I have a collection of 512D std::vector to store face embeddings. I create my index and perform training on a subset of the data.
int d = 512;
size_t nb = this->templates.size() // 95000
size_t nt = 50000; // training data size
std::vector<float> training_set(nt * d);
faiss::IndexFlatIP coarse_quantizer(d);
int ncentroids = int(4 * sqrt(nb)));
faiss::IndexIVFPQ index(&coarse_quantizer,d,ncentroids,4,8);
std::vector<float> training_set(nt*d);
The this->templates has an index value in [0] and the 512D vectors in [1]. My question is about the training and indexing. I have this currently:
int v=0;
for (auto const& element : this->templates)
{
std::vector<double> enrollment_template = element.second;
for (int i=0;i<d;i++){
training_set[(v*d)+i] = (float)enrollment_template.at(i);
v++;
}
index.train(nt,training_set.data());
FAISS Index.Train function
virtual void train(idx_t n, const float *x)

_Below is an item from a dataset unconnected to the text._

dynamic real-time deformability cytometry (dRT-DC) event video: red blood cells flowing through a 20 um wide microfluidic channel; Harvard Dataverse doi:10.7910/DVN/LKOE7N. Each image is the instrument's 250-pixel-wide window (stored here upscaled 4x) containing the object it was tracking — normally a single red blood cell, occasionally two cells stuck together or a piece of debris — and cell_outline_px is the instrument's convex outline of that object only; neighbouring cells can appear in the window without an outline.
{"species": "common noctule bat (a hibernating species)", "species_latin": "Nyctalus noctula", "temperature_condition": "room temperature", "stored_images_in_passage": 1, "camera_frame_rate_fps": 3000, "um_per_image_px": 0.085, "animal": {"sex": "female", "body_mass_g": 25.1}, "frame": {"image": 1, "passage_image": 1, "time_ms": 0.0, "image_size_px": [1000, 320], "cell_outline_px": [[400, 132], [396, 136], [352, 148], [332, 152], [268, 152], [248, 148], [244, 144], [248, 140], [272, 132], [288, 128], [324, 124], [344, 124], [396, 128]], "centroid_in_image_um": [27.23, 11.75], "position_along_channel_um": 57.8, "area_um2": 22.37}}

Perform training on a representative set of vectors
Parameters:
n – nb of training vectors
x – training vecors, size n * d
Is that the proper way of adding the 512D vector data into Faiss for training? It seems to me that if I have 2 face embeddings that are 512D in size, the training_set would be like this:
training_set[0-511] - Face #1's 512D vectors training_set[512-1024] - Face #2's 512D vectors
and since Faiss knows we are working with 512D vectors, it will intelligently parse them out of the array.